Post-independence India has always been officially secular, but the politicization of religion too has always been a feature. While religious freedom is a fundamental right in India, with every citizen having the right to practice and promote the religion of his/her choice, the issue of religious conversions has always been a touchy issue, and has led to many violent clashes. Society also looked down upon people who switched religions, so it was often the most downtrodden classes of people who decided to hop religions. The Dalit Buddhist movement of 1956, launched by Dr. B.R. Ambedkar triggered an exodus of nearly half a million former Dalit people (Hindu communities considered untouchable), as they were fed up of being mistreated by the upper-caste Hindus. Many Dalits were also wooed by Christian missionaries with the prospect of a life without discrimination and perhaps even some monetary incentives. These efforts were viewed both with concern and anger by prominent Hindu right-wing organizations. The barbaric murders of Australian bishop Graham Staines and his two infant sons in 1999, by the Hindu far-right outfit Bajrang Dal, supposedly to put a stop to the alleged forcible religious conversion activities initiated by Staines, brought international focus onto the phenomenon of growing religious intolerance in India. The issues with religious conversion have over time led to amendments being made to the freedom of religion act, by many individual states in India. For instance, the Orissa Freedom of Religion Act, 1967, mentions that no person shall ”convert or attempt to convert, either directly or otherwise, any person from one religious faith to another by the use of force or by inducement or by any fraudulent means”. The bone of contention often is proving this use of force or inducement. The law is often violated, and vigilante justice is often meted out, as was done in the case of the murder of Bishop Staines and his children, merely on the basis of suspicions of wrong-doing. Law enforcement also tends to be swayed by the prevailing politico-religious conditions, which often results in perpetrators getting away with anything from hate-speech to rioting, in many cases going on to occupy greater positions of political and administrative power. 

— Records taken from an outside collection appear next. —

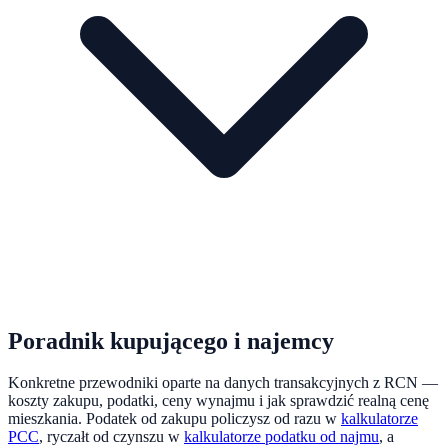
Poradnik kupującego i najemcy
Konkretne przewodniki oparte na danych transakcyjnych z RCN —
koszty zakupu, podatki, ceny wynajmu i jak sprawdzić realną cenę
mieszkania. Podatek od zakupu policzysz od razu w
kalkulatorze
PCC
, ryczałt od czynszu w
kalkulatorze podatku od najmu
, a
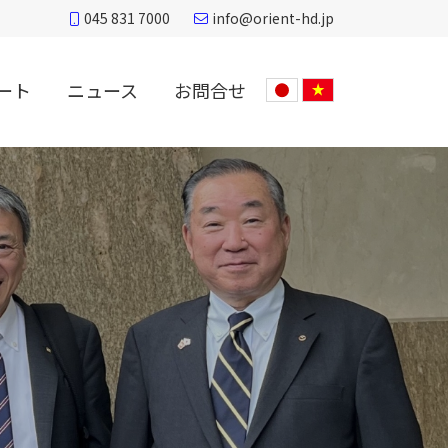
045 831 7000
info@orient-hd.jp
ート
ニュース
お問合せ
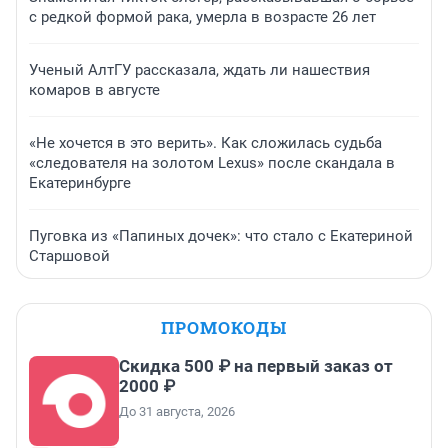
с редкой формой рака, умерла в возрасте 26 лет
Ученый АлтГУ рассказала, ждать ли нашествия
комаров в августе
«Не хочется в это верить». Как сложилась судьба
«следователя на золотом Lexus» после скандала в
Екатеринбурге
Пуговка из «Папиных дочек»: что стало с Екатериной
Старшовой
ПРОМОКОДЫ
Скидка 500 ₽ на первый заказ от
2000 ₽
До 31 августа, 2026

Separation of religion and state

Since Independence, the Congress party has been in power at the center, for fifty four of the seventy four years, and while they’ve been accused of their religious leanings, it was never part of their official electoral manifesto. The Bharatiya Janata Party (BJP) however changed all that when they started explicitly campaigning with the promise of building a temple venerating the Hindu god Ram, in the disputed land which housed a mosque until it was razed down in a day of frenzied mob attacks in December of 1992. Now, in 2020, even in the midst of the Covid-19 pandemic, the Prime Minister of India, Narendra Modi inaugurated the ceremony signalling the beginning of the construction of the temple, and in a way also signalled the beginning of a new era when the Government can openly endorse a religion, instead of having to stay away from religion(s). The long-term effects of these actions on the secular nature of India is yet to be understood, but the outlook is grim.